"Isn't that just semantics?" Serena countered.
"I don't think so. One perspective leads to isolation—never trusting anyone. The other leads to discernment—learning to recognize who deserves trust and who doesn't."
The distinction felt significant, though Serena wasn't entirely convinced. "And how exactly does one develop this magical discernment? Because clearly my judgment in this area is off."
Instead of answering immediately, Lila turned to face her fully. "Do you trust me, Serena?"
The directness of the question caught her off guard. Days ago, she would have dismissed it as absurd. Trust was earned over years, not days. Yet something in her had recognized something in Lila from their first real conversation, some essential quality that had slipped past her usual defenses.
"More than I should, probably," she admitted.
Lila's smile held a complexity that belied her usual sunny demeanor. "Maybe that's the beginning of discernment rightthere—recognizing when trust feels right, even when logic suggests caution."
The idea was so fundamentally contrary to how Serena had built her life and career that she almost rejected it outright. Trust based on feeling rather than evidence? Intuition over data? It went against everything that had made her and her company successful.
And yet... and yet something in it resonated with the changes she'd been experiencing on this island. The way yoga had taught her to listen to her body's wisdom. The way meditation had shown her that logic alone couldn't access all forms of understanding.
"I'll take that under advisement," Serena said, her formal phrasing at odds with the small smile tugging at her lips.
Lila laughed, the sound bright and genuine. "I bet you say that to all the girls who psychoanalyze you on beach rocks."
The tension broke, and Serena found herself laughing too. "You'd be the first, actually."
Their eyes met, humor shifting seamlessly into something warmer, more charged.
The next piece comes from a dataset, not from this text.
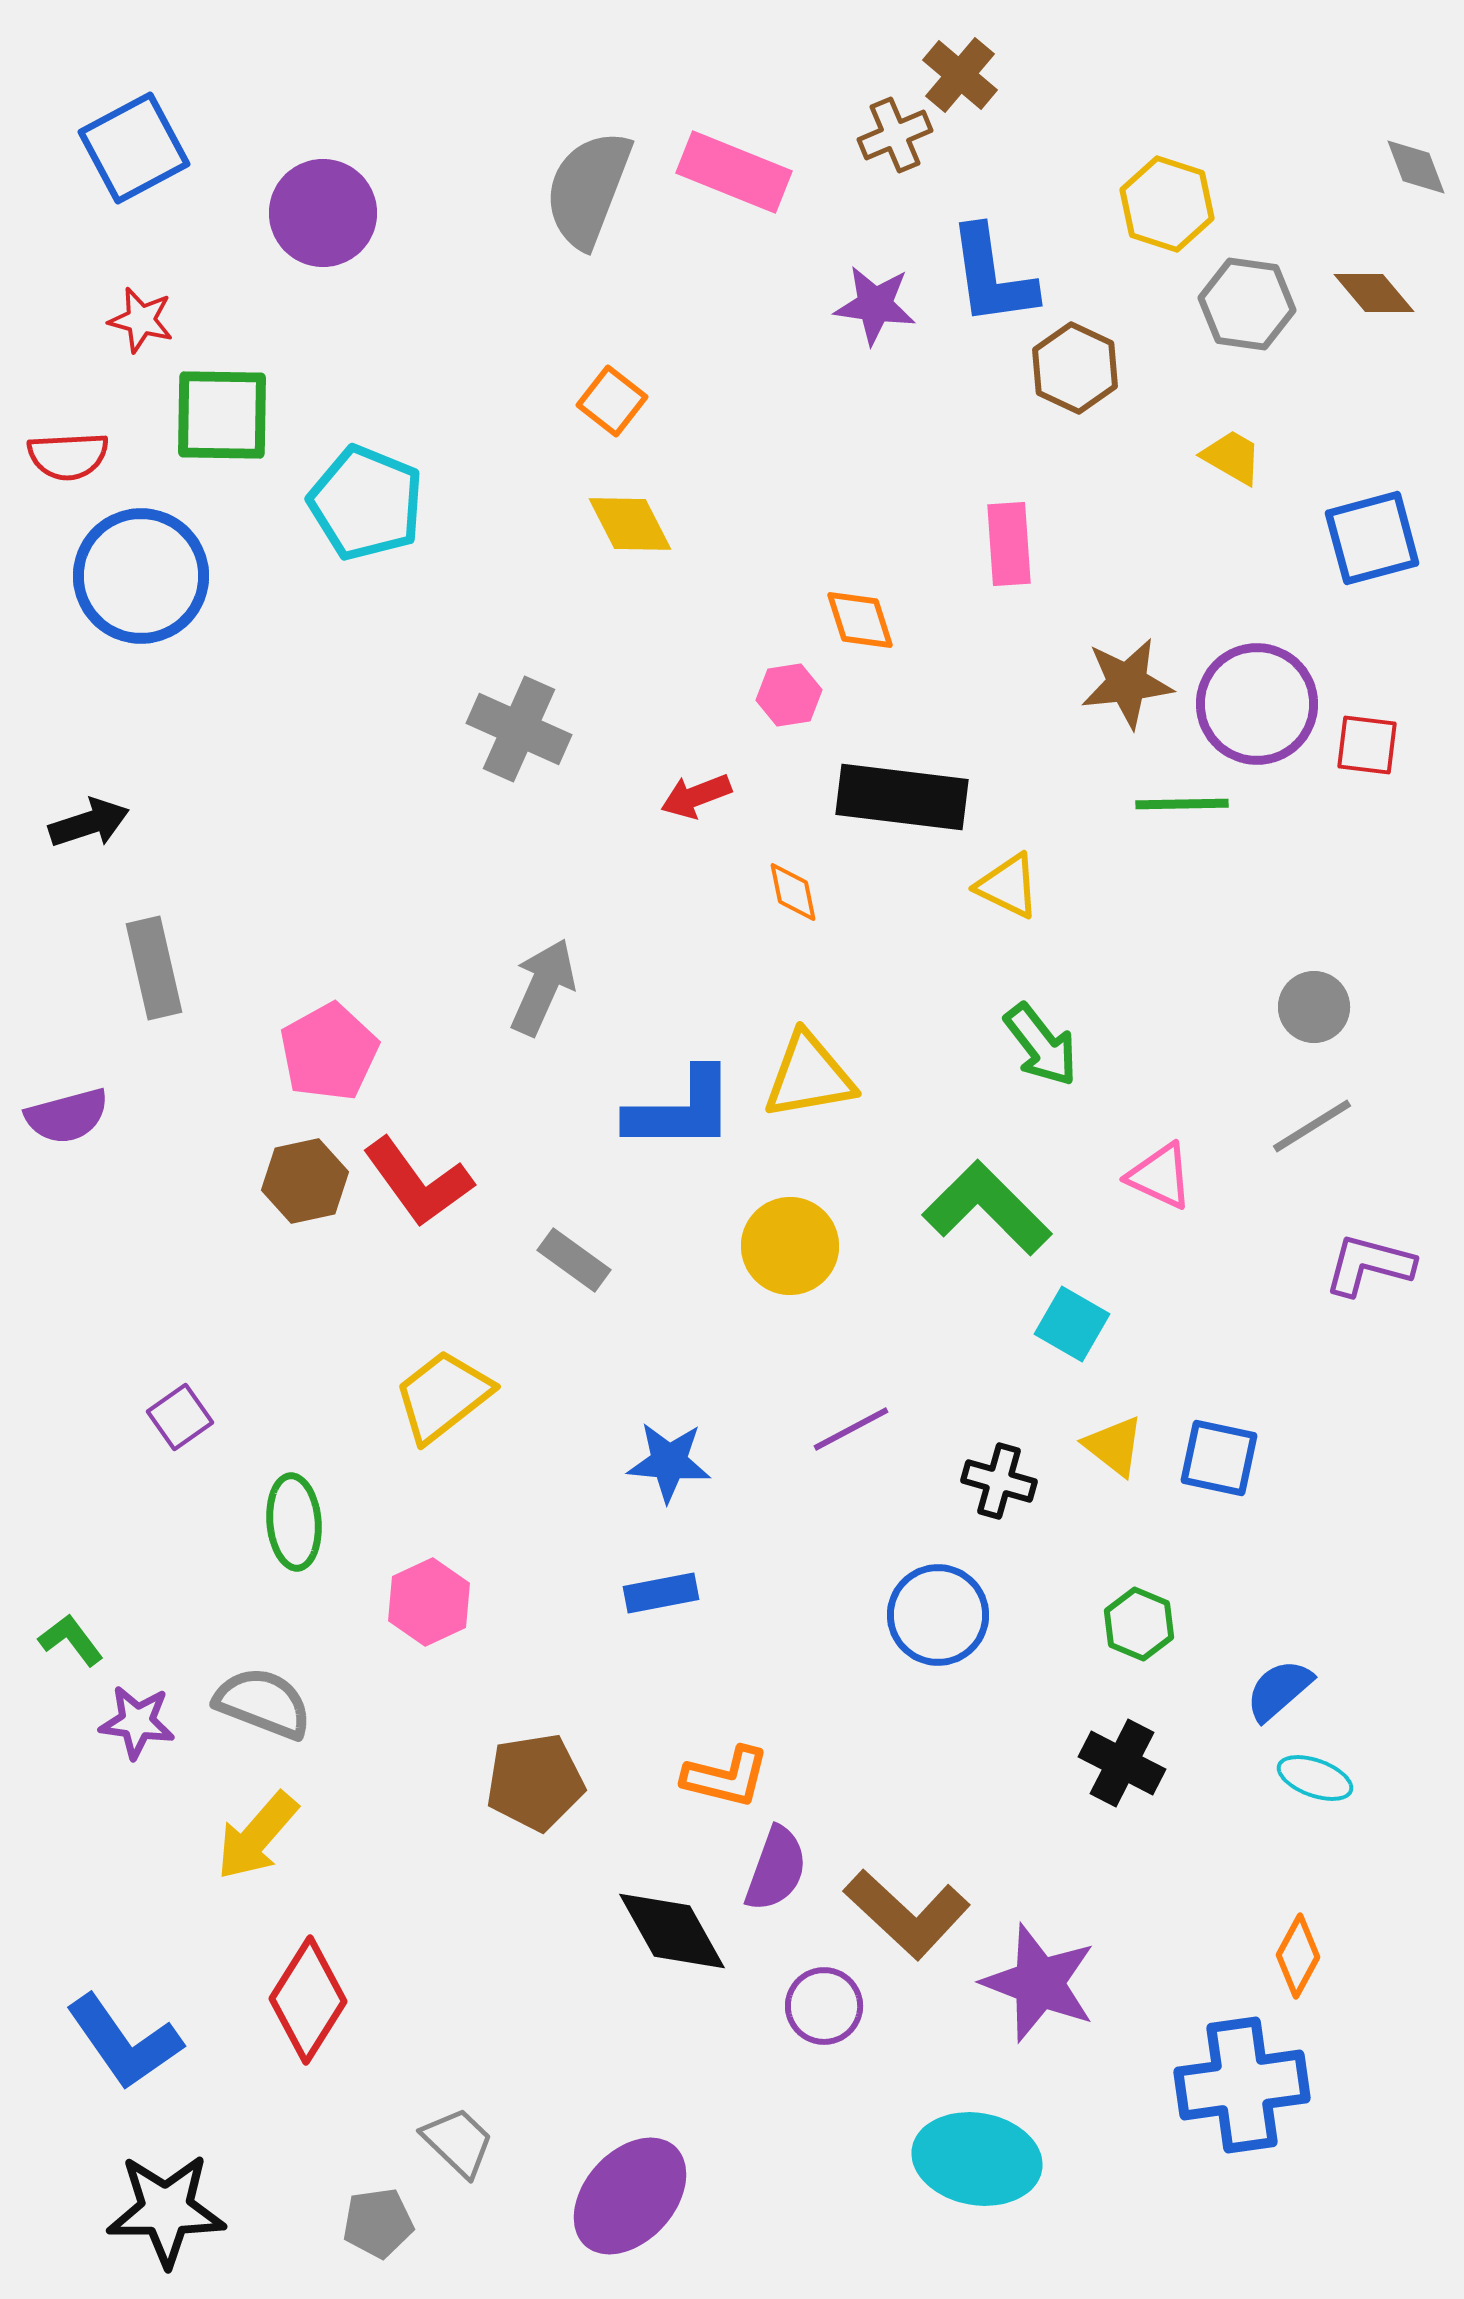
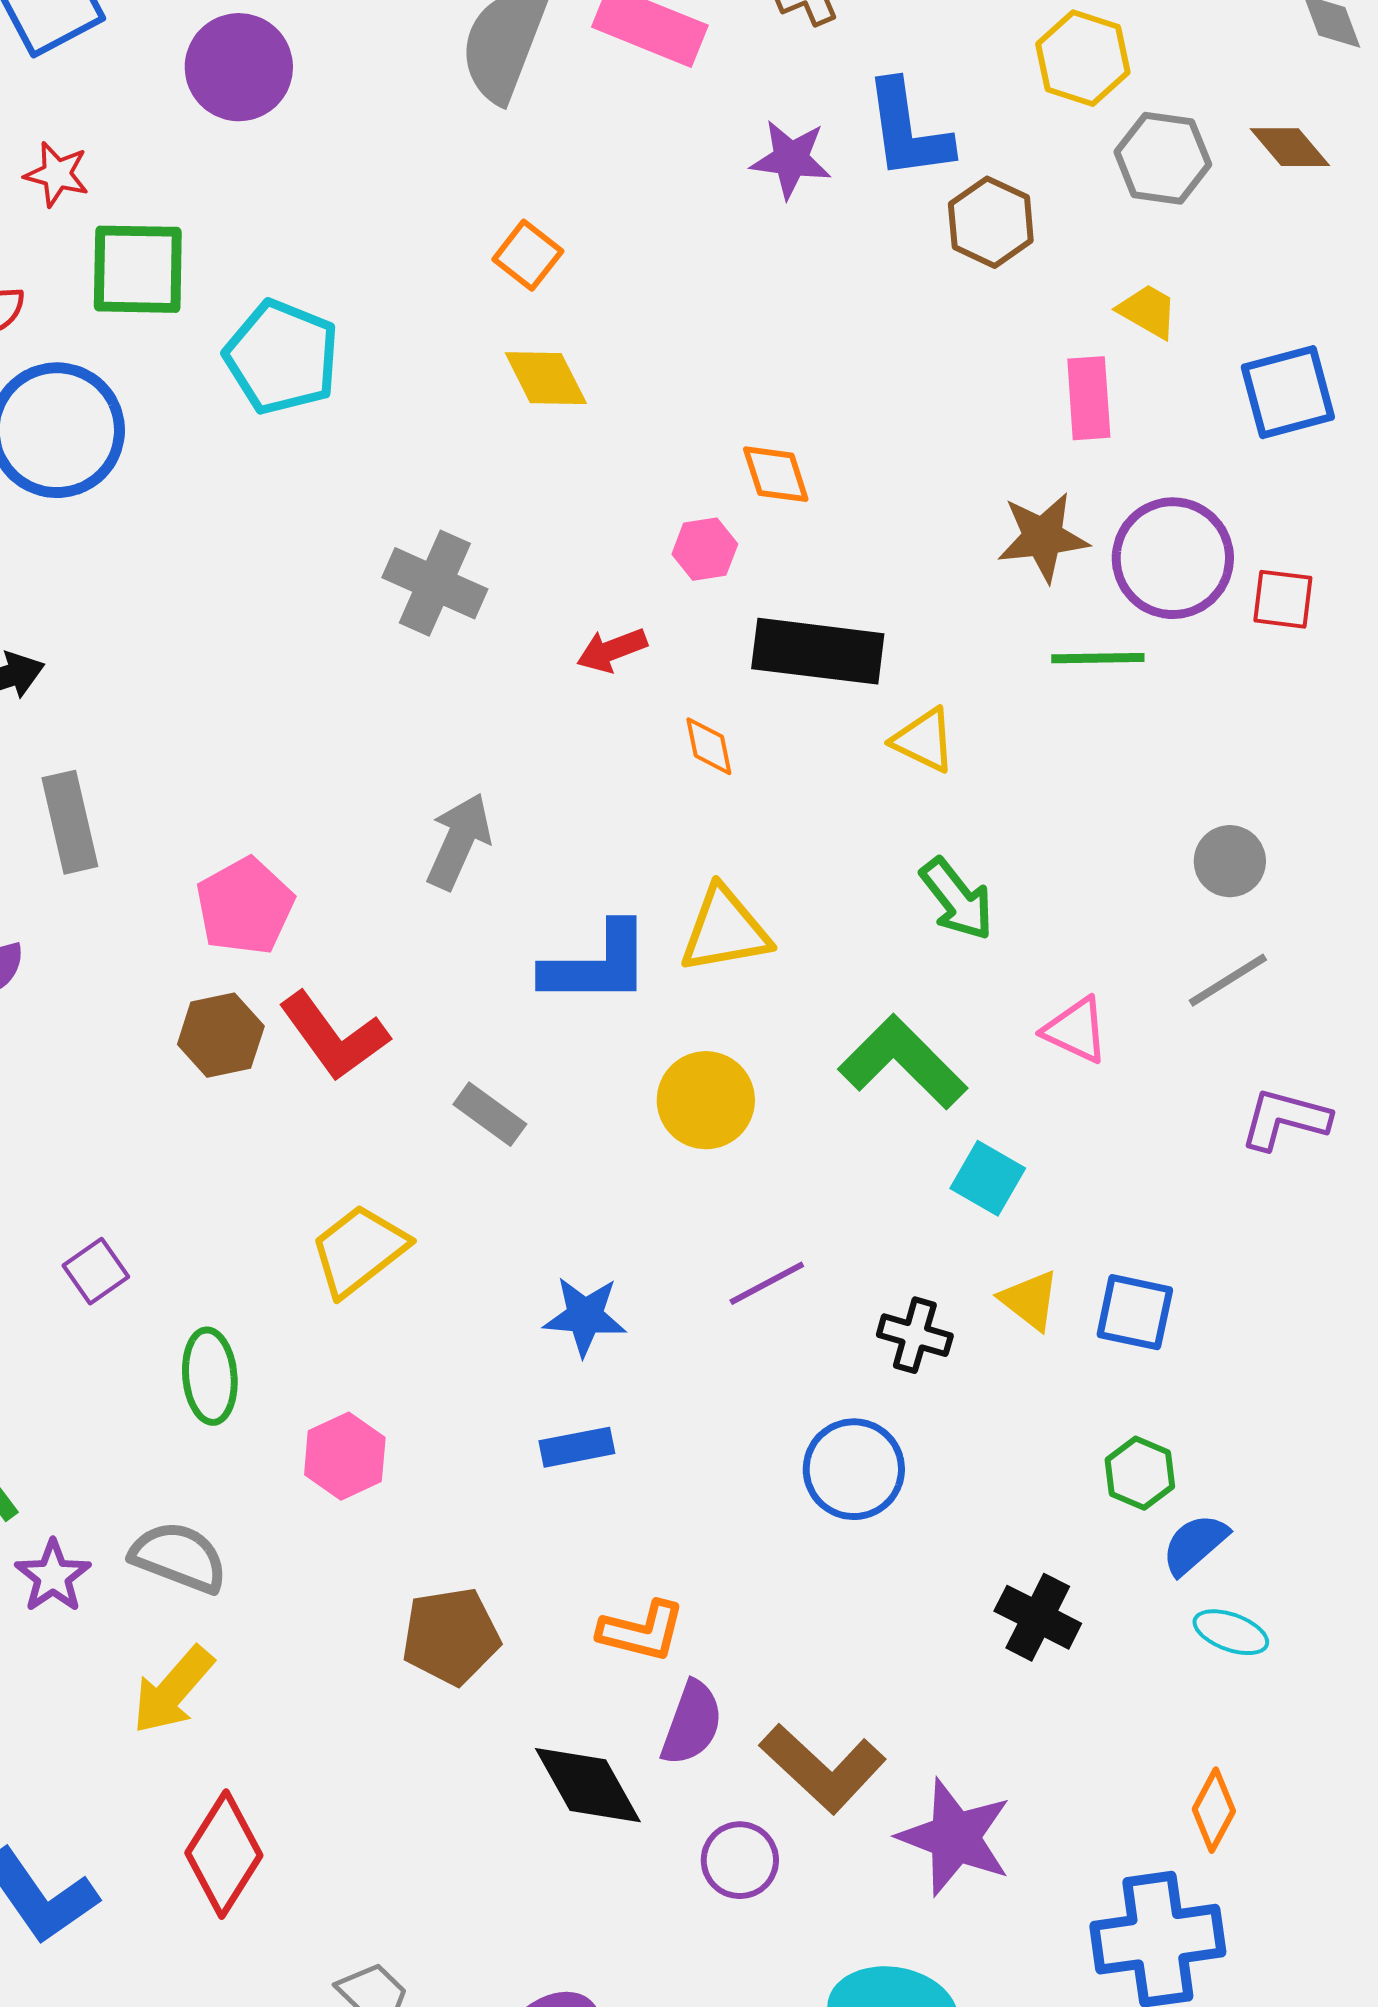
pink rectangle: (1009, 544) -> (1089, 398), moved
green hexagon: (1139, 1624) -> (1140, 1473), moved
purple star: (137, 1722) -> (53, 1576), turned 30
Serena became acutely aware of Lila's proximity, the way the morning sun brought out golden highlights in her honey-blonde hair, the curve of her lips still lifted in a smile.
Without overthinking, Serena leaned forward and kissed her.
Unlike their heated pool encounter or even last night's restrained goodnight kiss, this was something else entirely—unhurried, exploratory, a conversation without words. Lila responded with equal gentleness, her hand coming up to rest lightly on Serena's shoulder.
When they separated, Serena felt oddly breathless, as if she'd been running rather than sitting perfectly still on sun-warmed rock.
"What was that for?" Lila asked, her voice soft.
"For listening," Serena replied. "For asking questions no one else bothers to ask."
Lila's eyes held hers, seeing too much and somehow making that exposure feel like safety rather than danger. "Thank you for answering them."
The moment stretched between them, weighted with possibility. Serena found herself wanting to say more and explore whatever this connection was growing into. But the sound of voices—resort guests walking the beach—intruded on their private bubble.
"We should head back," Lila said, though she made no move to rise.
"Probably," Serena agreed, equally reluctant.
They climbed down from the rocks hand in hand, a small intimacy that felt both novel and entirely natural. As they walked back toward the cove where they'd left their things, Serena realized that for the first time in years—perhaps ever—she'd shared a piece of her professional pain without strategic purpose. Not to gain sympathy or advantage, not to justify a decision or deflect blame, but simply because Lila had asked and she had wanted to answer.
It should have felt dangerous, this unplanned vulnerability. Instead, it felt like setting down a weight she'd carried so long she'd forgotten it wasn't actually part of her.
By the time they returned to their starting point, the morning heat had intensified. Perspiration beaded on Serena's skin, a reminder that even paradise had its discomforts.
"The water looks inviting," Lila observed, gesturing toward the crystal-clear lagoon where gentle waves lapped against the shore. "Care for a swim before heading back?"
Serena glanced toward the ocean, then down at her expensive workout gear, now slightly damp with sweat and clinging uncomfortably. "I didn't bring a swimsuit."
Lila's smile held a hint of mischief. "Neither did I. But it's a private beach, and yoga clothes dry quickly in this sun."
The suggestion—swimming in their current attire rather than returning to change—struck Serena as delightfully impractical. The Serena who ran Frost Innovations would never entertain such an idea. That woman scheduled everything in fifteen-minute increments and never deviated from optimal efficiency.
But that Serena seemed increasingly distant, a version of herself she'd left behind in Manhattan along with her power suits and punishing schedule.